It may be as well to remind the reader that Ghat is a small town which
has grown up in the territory of the Azgher Tuaricks, in consequence of
the convenience of the place as a station for the caravans from Soudan
Proper, and other points of Central Africa. It is inhabited principally
by people of Moorish origin, but mixed and known as Ghateen. Haj Ahmed,
the governor, is also a Moor, born at Tuat. He is a marabout, or saint,
but is looked up to by the people for the settlement of all municipal
concerns. The Ghateen derive their subsistence almost entirely from the
caravans, although their little oasis is not unfertile.
But the political authority of the country resides entirely in the hands
of the Azgher Tuaricks.
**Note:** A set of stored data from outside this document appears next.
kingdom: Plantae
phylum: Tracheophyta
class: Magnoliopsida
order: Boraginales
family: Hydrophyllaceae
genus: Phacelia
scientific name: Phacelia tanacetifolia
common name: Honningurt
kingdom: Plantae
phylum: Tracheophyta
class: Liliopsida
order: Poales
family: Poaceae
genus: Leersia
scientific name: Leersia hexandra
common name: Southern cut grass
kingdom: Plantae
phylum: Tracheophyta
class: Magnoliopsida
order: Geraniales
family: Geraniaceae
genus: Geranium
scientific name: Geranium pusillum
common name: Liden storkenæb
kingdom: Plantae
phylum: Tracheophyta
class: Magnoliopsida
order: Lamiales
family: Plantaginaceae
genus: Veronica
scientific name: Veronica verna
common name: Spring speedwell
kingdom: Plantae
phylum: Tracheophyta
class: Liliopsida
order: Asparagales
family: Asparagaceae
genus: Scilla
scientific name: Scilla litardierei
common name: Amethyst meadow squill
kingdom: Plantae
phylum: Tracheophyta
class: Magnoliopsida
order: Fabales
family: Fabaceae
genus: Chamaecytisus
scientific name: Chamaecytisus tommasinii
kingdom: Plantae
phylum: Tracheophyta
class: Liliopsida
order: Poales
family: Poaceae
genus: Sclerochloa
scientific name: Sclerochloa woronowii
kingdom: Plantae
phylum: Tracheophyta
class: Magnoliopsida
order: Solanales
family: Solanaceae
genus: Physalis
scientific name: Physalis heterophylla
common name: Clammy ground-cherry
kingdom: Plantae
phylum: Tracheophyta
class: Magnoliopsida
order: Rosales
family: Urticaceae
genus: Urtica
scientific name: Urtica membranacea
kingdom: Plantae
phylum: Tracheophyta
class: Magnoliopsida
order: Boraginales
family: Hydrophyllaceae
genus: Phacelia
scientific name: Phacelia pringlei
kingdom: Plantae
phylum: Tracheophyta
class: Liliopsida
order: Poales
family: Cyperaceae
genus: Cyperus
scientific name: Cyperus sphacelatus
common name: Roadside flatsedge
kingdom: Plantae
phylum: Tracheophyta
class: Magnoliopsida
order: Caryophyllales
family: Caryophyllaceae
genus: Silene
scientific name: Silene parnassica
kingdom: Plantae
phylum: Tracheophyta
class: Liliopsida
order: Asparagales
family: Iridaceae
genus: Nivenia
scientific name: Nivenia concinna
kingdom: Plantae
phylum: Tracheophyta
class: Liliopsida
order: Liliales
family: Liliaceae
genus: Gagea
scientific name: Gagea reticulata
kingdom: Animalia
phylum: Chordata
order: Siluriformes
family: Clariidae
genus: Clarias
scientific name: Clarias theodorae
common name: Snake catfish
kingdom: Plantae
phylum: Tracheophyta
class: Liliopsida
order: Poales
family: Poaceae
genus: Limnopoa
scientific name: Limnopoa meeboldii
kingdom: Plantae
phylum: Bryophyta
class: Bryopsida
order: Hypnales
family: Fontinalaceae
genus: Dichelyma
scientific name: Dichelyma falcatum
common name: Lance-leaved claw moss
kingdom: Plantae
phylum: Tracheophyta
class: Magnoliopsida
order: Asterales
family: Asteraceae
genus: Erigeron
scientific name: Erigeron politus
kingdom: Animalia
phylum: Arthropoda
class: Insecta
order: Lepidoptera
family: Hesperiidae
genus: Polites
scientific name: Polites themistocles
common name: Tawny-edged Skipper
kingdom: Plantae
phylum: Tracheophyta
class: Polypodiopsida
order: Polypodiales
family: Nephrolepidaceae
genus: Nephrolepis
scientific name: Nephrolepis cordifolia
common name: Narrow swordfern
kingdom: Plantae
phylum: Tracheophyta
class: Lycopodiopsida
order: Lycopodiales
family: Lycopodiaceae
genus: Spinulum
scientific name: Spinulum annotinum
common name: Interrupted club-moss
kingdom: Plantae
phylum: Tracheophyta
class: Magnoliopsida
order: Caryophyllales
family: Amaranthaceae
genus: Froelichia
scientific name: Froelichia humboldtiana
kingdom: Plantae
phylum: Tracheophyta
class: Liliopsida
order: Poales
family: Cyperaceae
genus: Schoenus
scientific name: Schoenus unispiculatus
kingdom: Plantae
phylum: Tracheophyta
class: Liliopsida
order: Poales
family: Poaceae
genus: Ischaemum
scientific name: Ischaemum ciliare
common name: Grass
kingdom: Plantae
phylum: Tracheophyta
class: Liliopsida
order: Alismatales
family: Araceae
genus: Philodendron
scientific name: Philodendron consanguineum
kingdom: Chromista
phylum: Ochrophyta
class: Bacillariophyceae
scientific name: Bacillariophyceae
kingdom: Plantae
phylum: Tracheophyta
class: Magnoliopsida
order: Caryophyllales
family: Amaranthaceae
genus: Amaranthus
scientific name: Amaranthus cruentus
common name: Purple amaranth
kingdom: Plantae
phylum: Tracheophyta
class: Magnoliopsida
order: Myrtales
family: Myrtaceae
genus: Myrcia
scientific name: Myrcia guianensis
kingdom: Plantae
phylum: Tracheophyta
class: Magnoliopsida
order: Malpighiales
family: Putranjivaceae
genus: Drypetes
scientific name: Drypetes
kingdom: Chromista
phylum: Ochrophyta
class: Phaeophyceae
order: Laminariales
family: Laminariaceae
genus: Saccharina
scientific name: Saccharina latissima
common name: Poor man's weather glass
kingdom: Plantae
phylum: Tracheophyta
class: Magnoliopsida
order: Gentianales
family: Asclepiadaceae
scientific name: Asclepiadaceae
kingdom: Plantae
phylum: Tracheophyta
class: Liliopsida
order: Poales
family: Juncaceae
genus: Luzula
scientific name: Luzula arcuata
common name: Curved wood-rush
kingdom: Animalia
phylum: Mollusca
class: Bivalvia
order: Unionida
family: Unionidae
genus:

Azgher is the name of the tribe or nation, and
Tuarick is a generic title, which scarcely implies even community of
origin, assumed by nearly all the wandering people of the Sahara. There
are the Haghar Tuaricks, to the west of Ghat and south-west towards
Timbuctoo; and the corresponding people of Aheer are called the Kailouee
Tuaricks. At Timbuctoo itself are found the Sorghau Tuaricks.
The chief of the Tuaricks of Ghat is nominally the venerable Shafou,
whose son came with Hateetah to escort me from Mourzuk; but the virtual
sultanship resides in Khanouhen, the heir-apparent, or son of Shafou's
sister: for this is the order of succession in Ghat.